The Bank of England is expected to keep interest rates steady today
The Bank of England is expected to keep interest rates steady today

The Bank of England looks set to slow the £100 billion a year pace at which it reduces its government bond holdings following increased volatility in bond markets, while keeping its main interest rate on hold.

Although the Bank of England views the pace of quantitative tightening as having little impact on the economy, the annual decision on its bond sales is closely watched by financial markets, where some blame it for pushing up British government borrowing costs.

A Reuters poll showed economists expect the Monetary Policy Committee to slow the pace to a median £67.5 billion - a bigger drop than the fall to £72 billion in the Bank of England's own poll in August.

The analysts were unanimous that the Bank of England would keep rates on hold at 4% after last month's cut, its fifth reduction since August 2024 - in contrast to the US Federal Reserve's decision last night to cut rates by a further quarter point.

"We think the Bank of England meeting that concludes Thursday will be hawkish rates but may well surprise dovish on its QT plans for the next year," said Krishna Guha, vice chairman of US investment bank Evercore ISI.

The Bank of England could well slow QT by more than expected to £60 billion or skew its sales towards shorter-dated gilts, he added.

The Bank of England is alone among major central banks in conducting outright sales of the government bonds it bought to boost the economy in the years after the 2008 global financial crisis, rather than just letting them mature.

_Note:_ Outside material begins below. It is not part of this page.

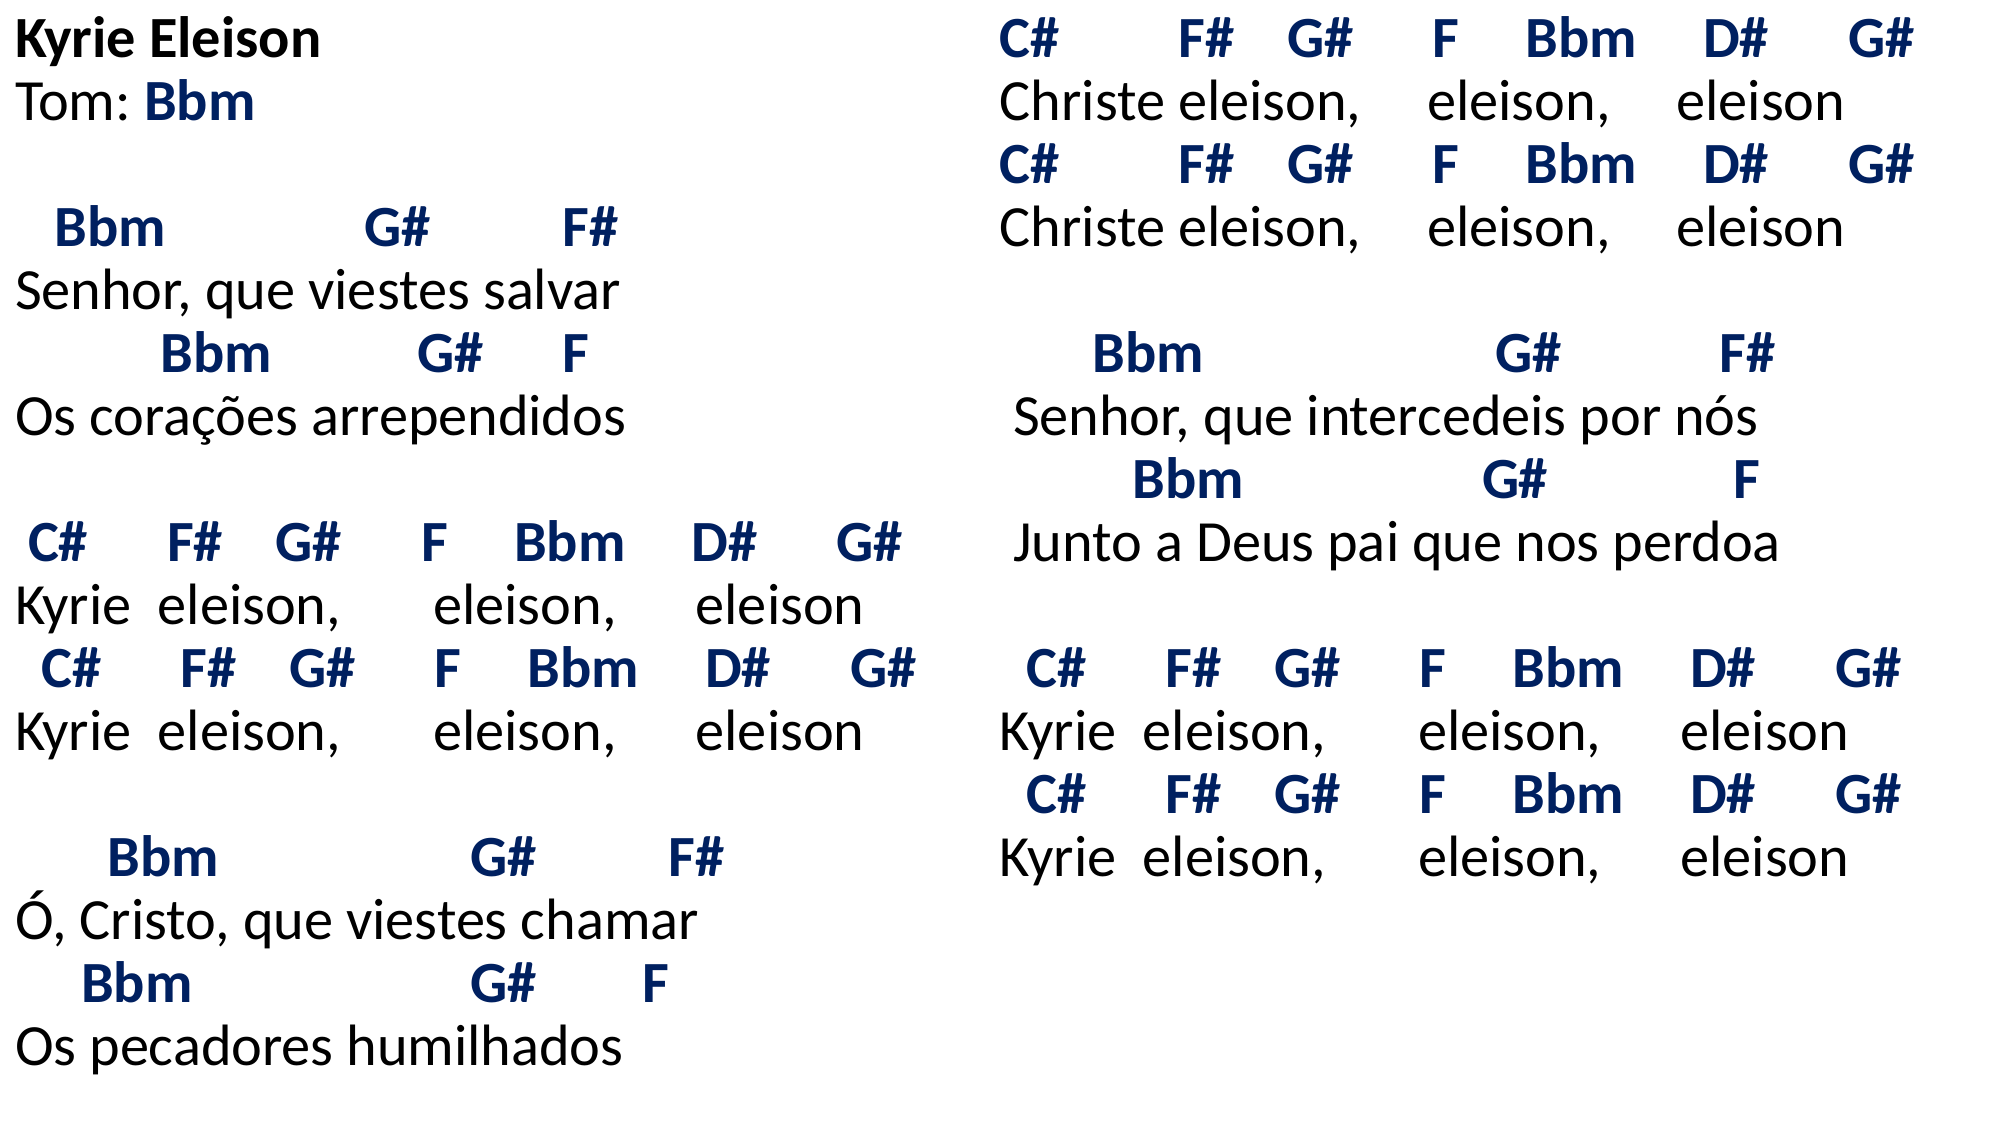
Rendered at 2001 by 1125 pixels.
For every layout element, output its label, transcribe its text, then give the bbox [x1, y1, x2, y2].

Earlier this month, 20 and 30-year gilt yields rose to their highest since 1998. This reflected a global move upward in borrowing costs, but one which critics say has been exacerbated in Britain by QT and has put added pressure on Finance Minister Rachel Reeves before her November 26 budget.

The Bank of England estimated last month that QT had only added 0.15 to 0.25 percentage points to government borrowing costs.

British government borrowing costs and inflation are both the highest in the Group of Seven advanced economies. The Bank of England forecasts inflation will peak at 4% this month before slowly returning to target by mid-2027.

August's rate decision only passed by a narrow 5-4 majority and economists expect the Bank of England to vote 7-2 to keep rates on hold this month as they wait for signs that underlying inflation pressures from the labour market are definitely fading.

Data published yesterday showed UK inflation in August held at 3.8%, the highest in 19 months and almost double the Bank of England's 2% target.

Governor Andrew Bailey said this month that there was now "considerably more doubt about exactly when and how quickly" the Bank of England could reduce rates further - a message which he believed markets had taken on board.

However, the Reuters poll showed a majority of economists still expected another rate cut in November or December, with a further cut in the first quarter of next year.

Evercore ISI's Guha said that he did not think Britain's labour market was slowing at a sufficiently rapid pace to offset the majority of policymakers' inflation concerns.

"There is still a slender chance of a December cut if the November UK budget is very contractionary. But in the base case the Bank of England is on hold now some distance into 2026," he said.